El Principito soltó un suspiro.

—Entonces... —pensó— las espinas, ¿para qué sirven?

Estaba tan preocupado en desajustar el bulón de mi avión, que no respondí a su pregunta.

—Las espinas —repitió fuerte—, ¿para qué sir-ven?

También debo comentarles que el Principito jamás renunciaba a una pregunta, una vez que la había formulado. Yo, irritado con mi bulón, le respondí cualquier cosa:

—¡LAS ESPINAS —martillé el bulón—, NO SIRVEN PARA NADA! Son pura maldad de las flores. 

—No te creo —susurró quedito— las flores son débiles. Son ingenuas. Se defienden como puede. Se creen terribles con sus espinas.

—¡Si este maldito bulón, no se a-flo-ja —grité, golpeándolo— lo hará saltar de un mar-ti-lla-zo!

—¿Y tú crees que las flo...?

—¡NO! —Lo interrumpi, irritado—. ¡YO NO CREO NADA! ¡TE CONTESTÉ CUALQUIER COSA! Yo me ocupo de cosas serias.

—De cosas serias —replicó—. ¡Hablas como las personas grandes! ¡Hace millones de años que las flores fabrican espinas! ¡Hace millones de años que los corderos comen, igualmente, las flores! ¡¿Y no te parece serio averiguar por qué las flores fabrican espinas que no sirven nunca para nada?! ¡¿NO ES IMPORTANTE LA GUERRA DE LOS CORDEROS Y LAS FLORES?! ¿Y NO ES IMPORTANTE QUE YO CONOZCA UNA FLOR ÚNICA EN EL MUNDO, QUE NO EXISTE EN NINGUNA PARTE, SALVO EN MI PLANETA; Y QUE UN CORDERITO PUEDE ANIQUILARLA, UNA MAÑANA,  ASÍ DE GOLPE, SIN DARSE CUENTA DE LO QUE HACE? ¡¿ESTO NO ES IMPORTANTE?!

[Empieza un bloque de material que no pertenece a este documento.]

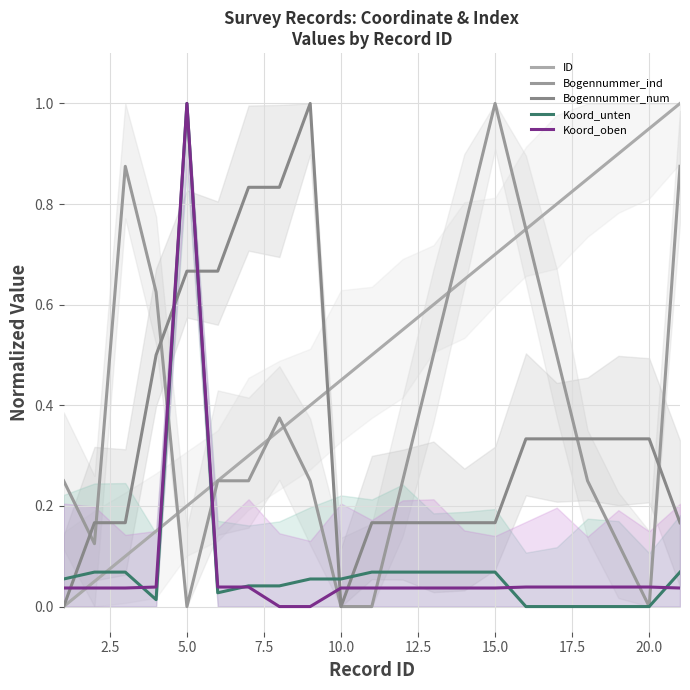

What is the sum of the ID values at 22.5 and 13?

1.1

No pudo decir nada más. Estalló bruscamente en sollozos.

Yo había dejado mis herramientas. No me importaba ni el martillo, ni el bulón ni mi avión. 

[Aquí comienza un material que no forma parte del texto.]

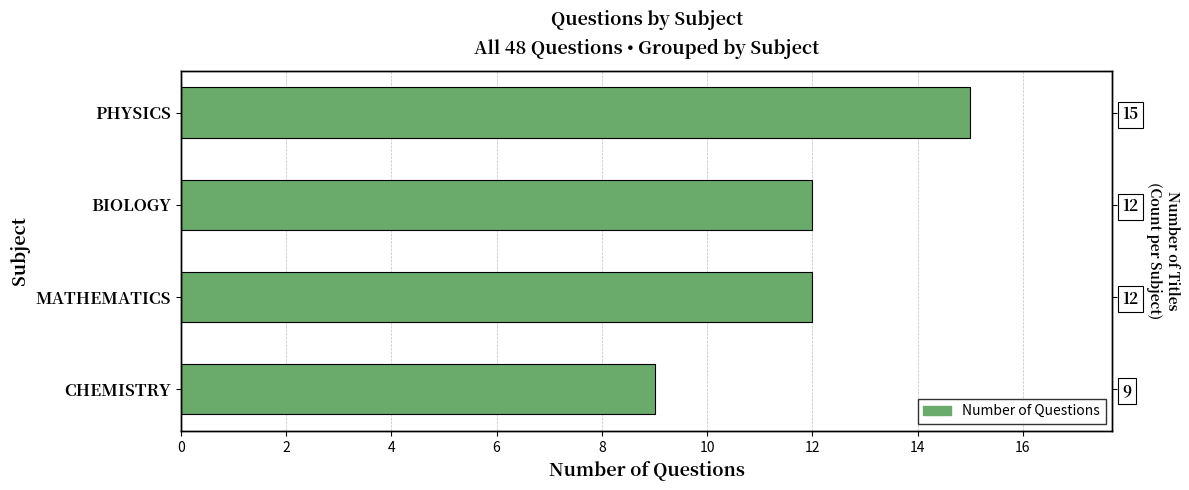

What is the minimum value shown in the chart?

9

En una estrella, en un planeta (el mío, la tierra), había un Principito que necesitaba consuelo. Lo tomé entre mis brazos, lo acuné, y le dije:

—La flor que amas —sorbí mi nariz—, no corre peligro. Dibujaré un bozal para tu cordero. Dibujaré una armadura para tu flor —no pude más. Rompí en llanto. 

No sabía qué decirle; me sentía muy torpe. No sabía cómo llegar a él; dónde encontrarlo.  

Es tan misterioso el país de las lágrimas.